Luigi Comencini (; 8 June 1916 – 6 April 2007) was an Italian film director. Together with Dino Risi, Ettore Scola and Mario Monicelli, he was considered among the masters of the commedia all'italiana genre.

His daughters Cristina and Francesca are both film directors.

Biography
His first successful movie was L'imperatore di Capri, featuring Totò. Comencini's 1953 Pane, amore e fantasia, with Vittorio De Sica and Gina Lollobrigida, is considered a primary example of neorealismo rosa (pink neorealism). It was followed by Pane, amore e gelosia.

After first directing Alberto Sordi in La bella di Roma (1955), Comencini again worked with Sordi in what is considered his masterwork, Tutti a casa, a bitter comedy about Italy after the armistice of 1943. The film won the Special Golden Prize at the 2nd Moscow International Film Festival. Also set in World War II, but devoted to the Italian partisans, is La ragazza di Bube (1963). This was followed by Incompreso (1966, based on the English novel by Florence Montgomery).

Comencini obtained an outstanding success with what is ranked amongst the best productions of Italian television, The Adventures of Pinocchio (1972). In the same year, he directed the feature film Lo scopone scientifico, a dark comedy with Sordi and Silvana Mangano. In 1975, he released the mystery La donna della domenica, featuring Marcello Mastroianni, Jacqueline Bisset and Jean-Louis Trintignant.

Comencini's subsequent works were characterized by the presence of famous Italian actors of the time: Ugo Tognazzi in Il gatto (1977), or Nino Manfredi in his episode of Basta che non si sappia in giro. In the 1980s, Comencini's movies met with less success but his Cuore television series of 1984 was praised.

He died in Rome after a long illness in 2007.

Filmography

 Bambini in città (1947)

▶ STORED RECORDS
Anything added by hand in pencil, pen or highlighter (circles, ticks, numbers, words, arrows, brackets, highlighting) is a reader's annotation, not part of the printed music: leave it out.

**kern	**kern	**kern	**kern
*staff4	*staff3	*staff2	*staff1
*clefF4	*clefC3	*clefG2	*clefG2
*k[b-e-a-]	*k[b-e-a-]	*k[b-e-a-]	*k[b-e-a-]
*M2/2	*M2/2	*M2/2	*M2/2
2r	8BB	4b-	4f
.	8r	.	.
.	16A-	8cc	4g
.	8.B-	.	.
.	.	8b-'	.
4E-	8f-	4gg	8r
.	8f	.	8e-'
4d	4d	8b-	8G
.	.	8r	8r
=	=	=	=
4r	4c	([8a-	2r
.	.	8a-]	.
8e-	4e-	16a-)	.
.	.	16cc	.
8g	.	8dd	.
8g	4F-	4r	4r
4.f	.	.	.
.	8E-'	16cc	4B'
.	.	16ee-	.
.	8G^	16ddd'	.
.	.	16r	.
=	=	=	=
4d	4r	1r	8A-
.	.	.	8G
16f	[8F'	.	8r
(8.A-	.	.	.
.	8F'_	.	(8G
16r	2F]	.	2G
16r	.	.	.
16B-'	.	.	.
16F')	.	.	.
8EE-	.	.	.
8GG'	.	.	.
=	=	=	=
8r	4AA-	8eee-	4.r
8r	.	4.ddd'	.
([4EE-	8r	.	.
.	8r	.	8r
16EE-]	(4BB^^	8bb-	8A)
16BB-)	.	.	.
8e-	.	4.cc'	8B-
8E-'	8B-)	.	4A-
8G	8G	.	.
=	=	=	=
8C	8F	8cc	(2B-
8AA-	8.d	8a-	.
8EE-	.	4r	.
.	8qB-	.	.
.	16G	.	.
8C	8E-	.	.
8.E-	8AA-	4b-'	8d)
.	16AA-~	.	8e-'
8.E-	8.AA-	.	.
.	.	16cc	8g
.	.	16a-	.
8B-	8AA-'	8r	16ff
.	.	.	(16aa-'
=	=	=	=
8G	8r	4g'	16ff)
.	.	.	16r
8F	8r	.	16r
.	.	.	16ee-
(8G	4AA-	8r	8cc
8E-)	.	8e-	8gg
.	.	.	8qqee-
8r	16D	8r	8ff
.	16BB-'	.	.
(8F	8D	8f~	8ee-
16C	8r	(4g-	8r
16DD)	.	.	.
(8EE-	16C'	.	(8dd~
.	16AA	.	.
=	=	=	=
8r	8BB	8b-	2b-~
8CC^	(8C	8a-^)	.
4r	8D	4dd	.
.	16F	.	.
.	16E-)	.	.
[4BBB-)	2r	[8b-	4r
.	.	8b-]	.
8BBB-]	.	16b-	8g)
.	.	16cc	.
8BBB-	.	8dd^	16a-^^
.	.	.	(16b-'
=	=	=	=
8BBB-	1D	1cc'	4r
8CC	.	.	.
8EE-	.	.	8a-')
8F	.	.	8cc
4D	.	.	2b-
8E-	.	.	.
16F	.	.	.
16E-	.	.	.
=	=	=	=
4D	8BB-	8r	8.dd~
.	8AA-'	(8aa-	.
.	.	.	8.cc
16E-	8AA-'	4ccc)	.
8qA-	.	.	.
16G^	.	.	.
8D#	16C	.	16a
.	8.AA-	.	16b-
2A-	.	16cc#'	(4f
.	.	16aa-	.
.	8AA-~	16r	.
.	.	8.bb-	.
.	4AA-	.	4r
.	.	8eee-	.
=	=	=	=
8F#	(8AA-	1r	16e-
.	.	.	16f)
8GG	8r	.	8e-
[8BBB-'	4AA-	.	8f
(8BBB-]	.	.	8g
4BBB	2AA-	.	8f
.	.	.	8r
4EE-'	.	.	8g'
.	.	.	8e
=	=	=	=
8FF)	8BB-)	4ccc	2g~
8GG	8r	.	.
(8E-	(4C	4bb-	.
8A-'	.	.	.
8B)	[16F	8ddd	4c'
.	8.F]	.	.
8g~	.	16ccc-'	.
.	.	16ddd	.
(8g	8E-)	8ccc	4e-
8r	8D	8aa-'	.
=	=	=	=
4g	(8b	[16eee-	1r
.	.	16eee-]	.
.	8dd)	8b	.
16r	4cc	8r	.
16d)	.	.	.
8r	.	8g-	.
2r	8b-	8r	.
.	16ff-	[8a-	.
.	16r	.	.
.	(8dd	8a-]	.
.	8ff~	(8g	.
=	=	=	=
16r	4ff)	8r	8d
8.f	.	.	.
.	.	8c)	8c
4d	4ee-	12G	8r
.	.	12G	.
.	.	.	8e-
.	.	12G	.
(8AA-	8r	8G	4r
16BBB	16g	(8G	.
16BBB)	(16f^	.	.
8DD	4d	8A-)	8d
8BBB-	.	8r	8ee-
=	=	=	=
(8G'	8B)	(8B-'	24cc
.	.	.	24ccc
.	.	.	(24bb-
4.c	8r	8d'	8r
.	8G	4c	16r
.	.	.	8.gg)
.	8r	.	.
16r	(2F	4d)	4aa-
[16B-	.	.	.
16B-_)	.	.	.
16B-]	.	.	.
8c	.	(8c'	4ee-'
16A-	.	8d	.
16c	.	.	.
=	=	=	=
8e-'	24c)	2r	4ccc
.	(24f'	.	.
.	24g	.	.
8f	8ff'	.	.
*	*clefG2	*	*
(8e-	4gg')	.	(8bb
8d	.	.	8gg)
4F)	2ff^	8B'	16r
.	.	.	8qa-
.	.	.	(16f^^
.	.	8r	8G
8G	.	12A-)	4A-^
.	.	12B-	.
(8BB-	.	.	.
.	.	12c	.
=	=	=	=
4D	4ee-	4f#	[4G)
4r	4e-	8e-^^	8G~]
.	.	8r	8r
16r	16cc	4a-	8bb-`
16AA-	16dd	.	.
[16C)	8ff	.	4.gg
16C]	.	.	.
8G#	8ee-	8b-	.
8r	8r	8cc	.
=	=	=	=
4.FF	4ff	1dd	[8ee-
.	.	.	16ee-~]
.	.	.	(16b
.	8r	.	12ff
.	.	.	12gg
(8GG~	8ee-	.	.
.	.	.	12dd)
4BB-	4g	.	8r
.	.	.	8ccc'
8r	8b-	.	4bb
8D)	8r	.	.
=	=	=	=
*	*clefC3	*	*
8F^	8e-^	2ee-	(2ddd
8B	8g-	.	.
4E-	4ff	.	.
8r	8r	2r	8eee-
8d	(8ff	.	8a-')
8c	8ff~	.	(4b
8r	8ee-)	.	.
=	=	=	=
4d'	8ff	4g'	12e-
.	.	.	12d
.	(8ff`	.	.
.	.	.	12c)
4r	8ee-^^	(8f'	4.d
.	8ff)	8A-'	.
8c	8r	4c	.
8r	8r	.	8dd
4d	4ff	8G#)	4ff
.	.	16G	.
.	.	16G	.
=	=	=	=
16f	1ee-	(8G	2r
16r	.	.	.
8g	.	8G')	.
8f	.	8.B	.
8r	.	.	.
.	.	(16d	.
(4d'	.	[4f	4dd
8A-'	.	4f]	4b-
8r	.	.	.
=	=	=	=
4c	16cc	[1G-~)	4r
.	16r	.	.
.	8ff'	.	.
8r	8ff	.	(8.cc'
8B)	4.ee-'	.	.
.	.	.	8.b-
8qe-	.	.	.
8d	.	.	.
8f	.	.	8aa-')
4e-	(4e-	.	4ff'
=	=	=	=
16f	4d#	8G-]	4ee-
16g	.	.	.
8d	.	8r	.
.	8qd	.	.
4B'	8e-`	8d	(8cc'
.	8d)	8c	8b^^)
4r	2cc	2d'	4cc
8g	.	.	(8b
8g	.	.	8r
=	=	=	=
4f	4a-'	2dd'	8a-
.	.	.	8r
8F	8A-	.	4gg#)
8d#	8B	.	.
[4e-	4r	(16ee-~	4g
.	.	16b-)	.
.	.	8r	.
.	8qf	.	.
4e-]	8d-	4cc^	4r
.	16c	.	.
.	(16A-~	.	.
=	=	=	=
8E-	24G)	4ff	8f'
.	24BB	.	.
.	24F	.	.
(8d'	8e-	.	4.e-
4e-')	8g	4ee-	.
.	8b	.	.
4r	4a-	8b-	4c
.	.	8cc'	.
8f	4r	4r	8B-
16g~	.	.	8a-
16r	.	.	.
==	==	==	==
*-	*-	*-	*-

▶ ACTIONS TO TAKE
**1)** Summarize the Comencini biography in two sentences.
**2)** Say whether each statement agrees with the Comencini biography, answering yes or no and quoting the deciding words.
(a) Tutti a casa won a prize at the 2nd Moscow International Film Festival.
(b) Comencini's movies of the 1980s were among his most successful.
(c) Incompreso was based on an Italian novel.

▶ REPLIES
**1)** Luigi Comencini (1916–2007) was an Italian film director who, with Dino Risi, Ettore Scola and Mario Monicelli, was considered among the masters of the commedia all'italiana genre. His work ranged from Pane, amore e fantasia, a primary example of pink neorealism, and Tutti a casa, regarded as his masterwork, to The Adventures of Pinocchio (1972), ranked among the best productions of Italian television.

**2)**
(a) Yes: "The film won the Special Golden Prize at the 2nd Moscow International Film Festival."
(b) No: "In the 1980s, Comencini's movies met with less success"
(c) No: "based on the English novel by Florence Montgomery"